Passage présenté:
<<<<
Cour de cassation, Chambre sociale, 25 février 1998, 96-40.397
Mots-clés droit social
Contrat de travail • Salaire / rémunération • Primes / variable • Inaptitude / reclassement • Accord collectif / convention collective • Procédure prud'homale
Synthèse
- Juridiction
- Cour de cassation
- Chambre
- Chambre sociale
- Date
- 25/02/1998
- Numéro d'affaire
- 96-40.397
Résumé
Ayant relevé que, postérieurement au refus de contrôle médical exprimé par le salarié lors de l'arrêt de travail initial, un nouvel arrêt de travail a été prescrit au salarié par son médecin traitant, un conseil de prud'hommes décide à bon droit que cette décision a rétabli le salarié dans son droit aux indemnités complémentaires de maladie à partir de la date du nouvel arrêt de travail et qu'il incombe à l'employeur, s'il lui conteste ce droit, de faire procéder à un nouveau contrôle médical.
>>>>
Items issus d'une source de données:
<<<<
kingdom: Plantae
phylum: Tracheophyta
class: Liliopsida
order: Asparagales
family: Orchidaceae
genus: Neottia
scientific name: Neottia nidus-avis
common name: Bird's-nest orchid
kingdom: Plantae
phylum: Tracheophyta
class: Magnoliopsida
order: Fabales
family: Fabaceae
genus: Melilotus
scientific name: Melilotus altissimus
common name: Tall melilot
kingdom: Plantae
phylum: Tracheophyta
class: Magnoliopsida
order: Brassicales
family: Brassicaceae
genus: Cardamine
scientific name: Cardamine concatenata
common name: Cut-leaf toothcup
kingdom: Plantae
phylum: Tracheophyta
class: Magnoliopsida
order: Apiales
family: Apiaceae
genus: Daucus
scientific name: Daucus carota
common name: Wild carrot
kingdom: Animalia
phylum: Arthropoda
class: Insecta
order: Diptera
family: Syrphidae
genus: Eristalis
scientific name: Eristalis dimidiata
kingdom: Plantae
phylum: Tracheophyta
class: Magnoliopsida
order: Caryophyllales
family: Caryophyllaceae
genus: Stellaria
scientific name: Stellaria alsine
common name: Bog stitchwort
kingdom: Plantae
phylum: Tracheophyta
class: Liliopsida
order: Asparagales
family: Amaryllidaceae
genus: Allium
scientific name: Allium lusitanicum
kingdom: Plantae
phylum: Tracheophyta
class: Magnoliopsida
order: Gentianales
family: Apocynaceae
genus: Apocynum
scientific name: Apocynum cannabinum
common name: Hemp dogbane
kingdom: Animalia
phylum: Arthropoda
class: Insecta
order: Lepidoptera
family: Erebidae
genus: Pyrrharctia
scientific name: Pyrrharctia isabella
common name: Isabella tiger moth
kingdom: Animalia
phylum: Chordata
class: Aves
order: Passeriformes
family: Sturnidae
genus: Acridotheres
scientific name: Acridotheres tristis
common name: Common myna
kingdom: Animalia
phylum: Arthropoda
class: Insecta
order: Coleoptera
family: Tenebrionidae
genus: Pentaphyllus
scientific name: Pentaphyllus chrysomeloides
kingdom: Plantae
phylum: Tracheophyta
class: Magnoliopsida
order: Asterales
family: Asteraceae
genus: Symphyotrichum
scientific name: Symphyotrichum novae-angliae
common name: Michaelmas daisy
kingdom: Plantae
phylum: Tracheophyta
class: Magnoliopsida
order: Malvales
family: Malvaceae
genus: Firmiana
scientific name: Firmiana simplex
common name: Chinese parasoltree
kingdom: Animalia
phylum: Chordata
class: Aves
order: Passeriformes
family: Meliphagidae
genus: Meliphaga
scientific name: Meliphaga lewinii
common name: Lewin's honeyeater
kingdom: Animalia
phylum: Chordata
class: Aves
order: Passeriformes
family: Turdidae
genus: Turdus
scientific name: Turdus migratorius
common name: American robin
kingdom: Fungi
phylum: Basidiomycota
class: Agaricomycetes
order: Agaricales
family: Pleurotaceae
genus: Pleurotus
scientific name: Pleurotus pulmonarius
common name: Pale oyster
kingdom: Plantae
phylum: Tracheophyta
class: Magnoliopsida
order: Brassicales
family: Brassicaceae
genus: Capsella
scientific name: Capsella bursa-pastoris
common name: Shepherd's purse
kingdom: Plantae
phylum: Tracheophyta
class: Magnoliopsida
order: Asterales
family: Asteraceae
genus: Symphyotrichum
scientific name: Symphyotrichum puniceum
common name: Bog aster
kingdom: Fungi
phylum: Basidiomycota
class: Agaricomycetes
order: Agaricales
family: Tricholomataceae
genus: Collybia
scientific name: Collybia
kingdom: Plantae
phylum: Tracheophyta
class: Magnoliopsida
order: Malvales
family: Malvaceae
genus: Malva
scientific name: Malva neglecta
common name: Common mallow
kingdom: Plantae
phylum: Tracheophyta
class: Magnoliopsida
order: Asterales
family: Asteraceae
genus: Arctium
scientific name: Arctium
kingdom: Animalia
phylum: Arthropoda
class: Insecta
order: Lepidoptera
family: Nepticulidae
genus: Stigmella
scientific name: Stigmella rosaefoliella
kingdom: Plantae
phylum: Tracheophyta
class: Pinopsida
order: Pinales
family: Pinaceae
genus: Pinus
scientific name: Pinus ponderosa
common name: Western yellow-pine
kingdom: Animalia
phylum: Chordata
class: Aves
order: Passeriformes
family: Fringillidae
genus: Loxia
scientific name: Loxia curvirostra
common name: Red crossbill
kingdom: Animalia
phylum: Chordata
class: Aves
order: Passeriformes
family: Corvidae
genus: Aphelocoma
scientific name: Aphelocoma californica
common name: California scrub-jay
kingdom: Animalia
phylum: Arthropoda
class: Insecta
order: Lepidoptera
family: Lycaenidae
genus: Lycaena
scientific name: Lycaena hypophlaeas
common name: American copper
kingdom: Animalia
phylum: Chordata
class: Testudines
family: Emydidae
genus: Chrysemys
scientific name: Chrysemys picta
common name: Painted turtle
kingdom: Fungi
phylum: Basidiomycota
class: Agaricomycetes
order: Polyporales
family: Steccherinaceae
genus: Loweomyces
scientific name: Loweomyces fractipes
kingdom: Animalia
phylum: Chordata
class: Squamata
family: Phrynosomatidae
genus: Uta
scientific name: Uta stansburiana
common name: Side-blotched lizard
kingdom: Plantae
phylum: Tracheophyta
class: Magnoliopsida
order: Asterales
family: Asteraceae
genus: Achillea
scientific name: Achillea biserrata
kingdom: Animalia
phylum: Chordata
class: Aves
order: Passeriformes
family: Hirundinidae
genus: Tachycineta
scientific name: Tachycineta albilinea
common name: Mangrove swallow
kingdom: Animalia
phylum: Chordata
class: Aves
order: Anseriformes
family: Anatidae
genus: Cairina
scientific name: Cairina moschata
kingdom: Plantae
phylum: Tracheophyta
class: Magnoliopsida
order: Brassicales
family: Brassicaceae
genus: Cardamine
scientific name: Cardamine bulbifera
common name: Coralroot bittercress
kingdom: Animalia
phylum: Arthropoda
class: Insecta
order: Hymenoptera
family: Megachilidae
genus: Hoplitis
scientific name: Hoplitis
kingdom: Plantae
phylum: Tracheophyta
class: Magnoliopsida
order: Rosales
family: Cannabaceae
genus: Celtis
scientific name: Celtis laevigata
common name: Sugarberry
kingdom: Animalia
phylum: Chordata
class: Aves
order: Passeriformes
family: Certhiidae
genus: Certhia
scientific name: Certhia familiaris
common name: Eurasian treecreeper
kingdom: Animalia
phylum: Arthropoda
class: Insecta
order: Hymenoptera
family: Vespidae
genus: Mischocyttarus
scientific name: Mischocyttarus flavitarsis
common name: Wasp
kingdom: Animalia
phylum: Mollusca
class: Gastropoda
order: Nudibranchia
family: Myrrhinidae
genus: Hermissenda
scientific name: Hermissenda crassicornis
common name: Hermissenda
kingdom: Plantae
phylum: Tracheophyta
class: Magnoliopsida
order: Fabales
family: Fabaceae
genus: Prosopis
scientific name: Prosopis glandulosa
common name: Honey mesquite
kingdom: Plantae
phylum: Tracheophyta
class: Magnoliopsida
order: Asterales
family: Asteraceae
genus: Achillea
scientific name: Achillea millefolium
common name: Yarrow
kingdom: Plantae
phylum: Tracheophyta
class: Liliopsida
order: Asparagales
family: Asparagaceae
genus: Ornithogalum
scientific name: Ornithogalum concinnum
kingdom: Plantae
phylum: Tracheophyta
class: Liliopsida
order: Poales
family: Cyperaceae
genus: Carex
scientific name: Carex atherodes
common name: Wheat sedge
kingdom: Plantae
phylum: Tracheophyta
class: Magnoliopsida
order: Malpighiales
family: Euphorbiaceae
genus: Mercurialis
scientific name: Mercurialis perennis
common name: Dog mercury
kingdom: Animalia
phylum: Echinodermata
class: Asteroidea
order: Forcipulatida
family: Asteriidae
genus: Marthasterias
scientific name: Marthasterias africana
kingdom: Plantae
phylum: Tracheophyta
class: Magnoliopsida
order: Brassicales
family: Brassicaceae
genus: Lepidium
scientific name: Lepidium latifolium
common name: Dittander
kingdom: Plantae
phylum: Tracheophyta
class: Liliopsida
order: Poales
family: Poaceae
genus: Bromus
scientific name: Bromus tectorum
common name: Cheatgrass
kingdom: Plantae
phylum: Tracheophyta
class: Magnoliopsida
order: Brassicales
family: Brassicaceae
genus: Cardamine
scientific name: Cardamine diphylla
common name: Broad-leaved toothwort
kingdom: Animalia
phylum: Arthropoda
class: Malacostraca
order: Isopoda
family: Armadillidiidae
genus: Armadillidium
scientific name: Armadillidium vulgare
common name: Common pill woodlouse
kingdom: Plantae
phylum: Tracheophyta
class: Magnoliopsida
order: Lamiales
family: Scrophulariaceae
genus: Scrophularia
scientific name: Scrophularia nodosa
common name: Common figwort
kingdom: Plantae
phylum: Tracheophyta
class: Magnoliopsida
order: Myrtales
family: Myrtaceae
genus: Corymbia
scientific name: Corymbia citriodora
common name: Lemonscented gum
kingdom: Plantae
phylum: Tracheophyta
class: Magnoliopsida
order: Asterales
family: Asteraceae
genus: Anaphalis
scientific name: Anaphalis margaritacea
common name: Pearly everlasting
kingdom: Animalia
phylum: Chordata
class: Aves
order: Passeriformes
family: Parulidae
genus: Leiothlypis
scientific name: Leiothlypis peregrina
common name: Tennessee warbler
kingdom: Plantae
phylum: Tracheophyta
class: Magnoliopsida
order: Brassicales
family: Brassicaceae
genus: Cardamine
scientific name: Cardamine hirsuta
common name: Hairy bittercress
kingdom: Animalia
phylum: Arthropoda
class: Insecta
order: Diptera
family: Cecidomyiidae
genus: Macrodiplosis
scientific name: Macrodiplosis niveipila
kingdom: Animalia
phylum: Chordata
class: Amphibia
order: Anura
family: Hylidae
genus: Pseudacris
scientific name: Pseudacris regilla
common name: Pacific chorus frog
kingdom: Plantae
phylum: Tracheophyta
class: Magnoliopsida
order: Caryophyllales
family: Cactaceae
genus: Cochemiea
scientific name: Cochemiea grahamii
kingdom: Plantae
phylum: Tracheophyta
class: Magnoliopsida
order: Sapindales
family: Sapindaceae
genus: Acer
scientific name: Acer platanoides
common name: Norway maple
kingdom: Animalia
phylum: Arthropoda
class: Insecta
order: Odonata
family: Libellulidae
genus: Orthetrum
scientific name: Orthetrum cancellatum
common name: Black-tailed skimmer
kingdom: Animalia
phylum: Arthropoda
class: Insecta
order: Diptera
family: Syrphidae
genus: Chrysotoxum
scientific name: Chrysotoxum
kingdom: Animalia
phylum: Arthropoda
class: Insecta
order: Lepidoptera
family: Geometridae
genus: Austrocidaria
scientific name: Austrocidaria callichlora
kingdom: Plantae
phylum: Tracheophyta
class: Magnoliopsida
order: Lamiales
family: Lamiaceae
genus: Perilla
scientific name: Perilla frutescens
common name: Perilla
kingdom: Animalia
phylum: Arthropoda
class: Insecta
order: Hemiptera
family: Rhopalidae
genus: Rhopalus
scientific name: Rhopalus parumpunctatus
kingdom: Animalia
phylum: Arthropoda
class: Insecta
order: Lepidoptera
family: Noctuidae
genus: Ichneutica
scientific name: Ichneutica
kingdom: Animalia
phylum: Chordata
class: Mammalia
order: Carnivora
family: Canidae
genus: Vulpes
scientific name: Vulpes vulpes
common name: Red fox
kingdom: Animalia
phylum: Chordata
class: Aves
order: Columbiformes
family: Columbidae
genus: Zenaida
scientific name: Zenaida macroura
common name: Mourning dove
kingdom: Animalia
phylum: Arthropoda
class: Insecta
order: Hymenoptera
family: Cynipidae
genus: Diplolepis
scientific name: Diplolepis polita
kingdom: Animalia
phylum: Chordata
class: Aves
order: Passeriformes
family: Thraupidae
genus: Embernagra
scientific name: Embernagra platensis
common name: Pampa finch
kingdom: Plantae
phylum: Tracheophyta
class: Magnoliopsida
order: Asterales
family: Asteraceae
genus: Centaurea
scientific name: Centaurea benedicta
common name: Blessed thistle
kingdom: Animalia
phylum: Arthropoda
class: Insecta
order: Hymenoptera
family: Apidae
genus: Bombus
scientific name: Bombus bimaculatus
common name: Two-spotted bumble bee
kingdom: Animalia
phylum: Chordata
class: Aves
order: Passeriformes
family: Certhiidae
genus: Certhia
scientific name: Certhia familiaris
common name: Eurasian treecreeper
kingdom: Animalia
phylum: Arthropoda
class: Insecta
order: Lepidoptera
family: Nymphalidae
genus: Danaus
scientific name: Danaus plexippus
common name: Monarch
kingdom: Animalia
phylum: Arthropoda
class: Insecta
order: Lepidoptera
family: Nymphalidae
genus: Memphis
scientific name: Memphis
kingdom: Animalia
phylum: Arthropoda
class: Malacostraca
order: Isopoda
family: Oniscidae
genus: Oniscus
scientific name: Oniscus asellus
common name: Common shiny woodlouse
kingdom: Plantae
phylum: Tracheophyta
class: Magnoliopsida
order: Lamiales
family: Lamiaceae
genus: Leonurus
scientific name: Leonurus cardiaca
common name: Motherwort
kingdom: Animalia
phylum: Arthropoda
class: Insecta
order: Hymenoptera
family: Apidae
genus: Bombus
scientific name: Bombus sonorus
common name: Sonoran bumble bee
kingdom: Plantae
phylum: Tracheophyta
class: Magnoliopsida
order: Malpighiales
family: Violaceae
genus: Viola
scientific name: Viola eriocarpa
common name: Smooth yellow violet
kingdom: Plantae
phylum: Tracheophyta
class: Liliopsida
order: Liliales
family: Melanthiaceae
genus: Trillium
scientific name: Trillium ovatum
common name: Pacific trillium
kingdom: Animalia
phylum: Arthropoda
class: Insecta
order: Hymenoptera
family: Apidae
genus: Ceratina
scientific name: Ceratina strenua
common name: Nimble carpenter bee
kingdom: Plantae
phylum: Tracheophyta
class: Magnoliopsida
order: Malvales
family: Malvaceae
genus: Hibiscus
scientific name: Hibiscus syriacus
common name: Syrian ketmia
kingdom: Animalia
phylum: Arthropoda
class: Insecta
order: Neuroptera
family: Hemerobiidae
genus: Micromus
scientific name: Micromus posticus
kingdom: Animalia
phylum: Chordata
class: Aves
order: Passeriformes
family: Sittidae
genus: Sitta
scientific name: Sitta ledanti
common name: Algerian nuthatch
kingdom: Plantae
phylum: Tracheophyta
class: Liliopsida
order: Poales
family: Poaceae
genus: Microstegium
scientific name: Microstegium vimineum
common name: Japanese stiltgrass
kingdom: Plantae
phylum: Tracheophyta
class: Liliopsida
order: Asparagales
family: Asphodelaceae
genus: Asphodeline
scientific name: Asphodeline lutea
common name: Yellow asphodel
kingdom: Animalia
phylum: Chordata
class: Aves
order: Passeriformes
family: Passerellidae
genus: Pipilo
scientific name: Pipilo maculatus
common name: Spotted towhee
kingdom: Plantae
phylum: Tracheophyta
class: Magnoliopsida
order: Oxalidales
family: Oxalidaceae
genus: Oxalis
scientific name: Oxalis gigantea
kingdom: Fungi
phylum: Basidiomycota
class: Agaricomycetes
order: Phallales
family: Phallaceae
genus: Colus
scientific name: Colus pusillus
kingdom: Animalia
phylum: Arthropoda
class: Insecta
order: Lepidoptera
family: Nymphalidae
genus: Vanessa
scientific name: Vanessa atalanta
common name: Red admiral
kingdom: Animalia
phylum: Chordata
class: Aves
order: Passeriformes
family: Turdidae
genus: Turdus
>>>>
Travail demandé:
Répondez aux questions suivantes à partir de l'arrêt de la Chambre sociale :
(a) À quelle date l'arrêt a-t-il été rendu ?
(b) Quel est le numéro d'affaire indiqué ?
(c) Selon le résumé, qui a prescrit au salarié le nouvel arrêt de travail ?
Les items ne sont d'aucune utilité pour ce travail.

Solution proposée:
(a) Le 25 février 1998.
(b) 96-40.397.
(c) Son médecin traitant.